* BEGIN DATA SHOWN *

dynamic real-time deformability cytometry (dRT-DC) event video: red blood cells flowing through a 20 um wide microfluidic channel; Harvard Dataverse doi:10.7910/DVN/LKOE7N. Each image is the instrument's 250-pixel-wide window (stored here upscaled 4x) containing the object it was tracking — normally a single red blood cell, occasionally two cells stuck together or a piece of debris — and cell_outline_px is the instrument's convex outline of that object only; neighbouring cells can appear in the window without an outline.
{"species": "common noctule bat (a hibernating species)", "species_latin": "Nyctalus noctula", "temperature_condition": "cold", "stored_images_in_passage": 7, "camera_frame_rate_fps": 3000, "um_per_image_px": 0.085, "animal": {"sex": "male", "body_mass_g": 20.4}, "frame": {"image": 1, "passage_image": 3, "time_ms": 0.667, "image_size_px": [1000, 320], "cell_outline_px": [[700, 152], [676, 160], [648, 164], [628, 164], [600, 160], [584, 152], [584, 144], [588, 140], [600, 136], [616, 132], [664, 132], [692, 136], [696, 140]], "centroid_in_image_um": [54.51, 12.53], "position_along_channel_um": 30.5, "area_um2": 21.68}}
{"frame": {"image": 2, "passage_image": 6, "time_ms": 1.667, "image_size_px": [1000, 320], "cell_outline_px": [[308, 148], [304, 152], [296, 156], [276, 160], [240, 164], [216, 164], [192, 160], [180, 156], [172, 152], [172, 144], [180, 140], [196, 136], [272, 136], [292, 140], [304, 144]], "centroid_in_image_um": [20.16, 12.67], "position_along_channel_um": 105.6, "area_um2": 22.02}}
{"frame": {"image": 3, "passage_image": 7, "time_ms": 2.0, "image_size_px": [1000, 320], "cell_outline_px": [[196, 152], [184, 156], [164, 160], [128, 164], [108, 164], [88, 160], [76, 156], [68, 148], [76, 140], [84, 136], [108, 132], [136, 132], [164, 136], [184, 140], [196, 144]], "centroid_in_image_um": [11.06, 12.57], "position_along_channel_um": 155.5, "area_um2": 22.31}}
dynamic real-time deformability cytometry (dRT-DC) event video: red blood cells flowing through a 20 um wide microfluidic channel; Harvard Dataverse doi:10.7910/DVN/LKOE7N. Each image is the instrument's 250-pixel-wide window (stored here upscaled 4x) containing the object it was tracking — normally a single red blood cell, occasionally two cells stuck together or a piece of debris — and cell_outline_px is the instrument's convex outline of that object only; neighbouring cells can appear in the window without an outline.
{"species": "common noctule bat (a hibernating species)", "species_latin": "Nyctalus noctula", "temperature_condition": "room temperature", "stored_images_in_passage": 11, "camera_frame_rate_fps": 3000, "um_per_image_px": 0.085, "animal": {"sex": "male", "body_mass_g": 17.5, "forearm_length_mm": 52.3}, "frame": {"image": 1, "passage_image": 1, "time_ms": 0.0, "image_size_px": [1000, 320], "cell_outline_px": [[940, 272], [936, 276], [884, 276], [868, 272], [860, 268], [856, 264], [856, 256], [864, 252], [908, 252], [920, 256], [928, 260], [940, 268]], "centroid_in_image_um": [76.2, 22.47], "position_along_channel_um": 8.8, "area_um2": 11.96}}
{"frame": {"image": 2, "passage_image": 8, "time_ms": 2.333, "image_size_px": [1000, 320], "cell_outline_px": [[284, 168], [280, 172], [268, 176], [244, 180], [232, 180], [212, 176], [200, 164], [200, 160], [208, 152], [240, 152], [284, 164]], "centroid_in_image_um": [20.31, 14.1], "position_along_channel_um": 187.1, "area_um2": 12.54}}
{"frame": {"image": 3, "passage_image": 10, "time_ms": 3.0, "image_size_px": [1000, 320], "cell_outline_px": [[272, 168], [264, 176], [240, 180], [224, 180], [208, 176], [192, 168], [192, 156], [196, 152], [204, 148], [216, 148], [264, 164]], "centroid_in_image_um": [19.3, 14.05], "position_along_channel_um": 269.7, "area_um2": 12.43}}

* END DATA SHOWN *

> _EXERCISE_:
Your task is to transcribe the listing above in full, exactly as given.

> _ANSWER TO THIS PROBLEM_:
dynamic real-time deformability cytometry (dRT-DC) event video: red blood cells flowing through a 20 um wide microfluidic channel; Harvard Dataverse doi:10.7910/DVN/LKOE7N. Each image is the instrument's 250-pixel-wide window (stored here upscaled 4x) containing the object it was tracking — normally a single red blood cell, occasionally two cells stuck together or a piece of debris — and cell_outline_px is the instrument's convex outline of that object only; neighbouring cells can appear in the window without an outline.
{"species": "common noctule bat (a hibernating species)", "species_latin": "Nyctalus noctula", "temperature_condition": "cold", "stored_images_in_passage": 7, "camera_frame_rate_fps": 3000, "um_per_image_px": 0.085, "animal": {"sex": "male", "body_mass_g": 20.4}, "frame": {"image": 1, "passage_image": 3, "time_ms": 0.667, "image_size_px": [1000, 320], "cell_outline_px": [[700, 152], [676, 160], [648, 164], [628, 164], [600, 160], [584, 152], [584, 144], [588, 140], [600, 136], [616, 132], [664, 132], [692, 136], [696, 140]], "centroid_in_image_um": [54.51, 12.53], "position_along_channel_um": 30.5, "area_um2": 21.68}}
{"frame": {"image": 2, "passage_image": 6, "time_ms": 1.667, "image_size_px": [1000, 320], "cell_outline_px": [[308, 148], [304, 152], [296, 156], [276, 160], [240, 164], [216, 164], [192, 160], [180, 156], [172, 152], [172, 144], [180, 140], [196, 136], [272, 136], [292, 140], [304, 144]], "centroid_in_image_um": [20.16, 12.67], "position_along_channel_um": 105.6, "area_um2": 22.02}}
{"frame": {"image": 3, "passage_image": 7, "time_ms": 2.0, "image_size_px": [1000, 320], "cell_outline_px": [[196, 152], [184, 156], [164, 160], [128, 164], [108, 164], [88, 160], [76, 156], [68, 148], [76, 140], [84, 136], [108, 132], [136, 132], [164, 136], [184, 140], [196, 144]], "centroid_in_image_um": [11.06, 12.57], "position_along_channel_um": 155.5, "area_um2": 22.31}}
dynamic real-time deformability cytometry (dRT-DC) event video: red blood cells flowing through a 20 um wide microfluidic channel; Harvard Dataverse doi:10.7910/DVN/LKOE7N. Each image is the instrument's 250-pixel-wide window (stored here upscaled 4x) containing the object it was tracking — normally a single red blood cell, occasionally two cells stuck together or a piece of debris — and cell_outline_px is the instrument's convex outline of that object only; neighbouring cells can appear in the window without an outline.
{"species": "common noctule bat (a hibernating species)", "species_latin": "Nyctalus noctula", "temperature_condition": "room temperature", "stored_images_in_passage": 11, "camera_frame_rate_fps": 3000, "um_per_image_px": 0.085, "animal": {"sex": "male", "body_mass_g": 17.5, "forearm_length_mm": 52.3}, "frame": {"image": 1, "passage_image": 1, "time_ms": 0.0, "image_size_px": [1000, 320], "cell_outline_px": [[940, 272], [936, 276], [884, 276], [868, 272], [860, 268], [856, 264], [856, 256], [864, 252], [908, 252], [920, 256], [928, 260], [940, 268]], "centroid_in_image_um": [76.2, 22.47], "position_along_channel_um": 8.8, "area_um2": 11.96}}
{"frame": {"image": 2, "passage_image": 8, "time_ms": 2.333, "image_size_px": [1000, 320], "cell_outline_px": [[284, 168], [280, 172], [268, 176], [244, 180], [232, 180], [212, 176], [200, 164], [200, 160], [208, 152], [240, 152], [284, 164]], "centroid_in_image_um": [20.31, 14.1], "position_along_channel_um": 187.1, "area_um2": 12.54}}
{"frame": {"image": 3, "passage_image": 10, "time_ms": 3.0, "image_size_px": [1000, 320], "cell_outline_px": [[272, 168], [264, 176], [240, 180], [224, 180], [208, 176], [192, 168], [192, 156], [196, 152], [204, 148], [216, 148], [264, 164]], "centroid_in_image_um": [19.3, 14.05], "position_along_channel_um": 269.7, "area_um2": 12.43}}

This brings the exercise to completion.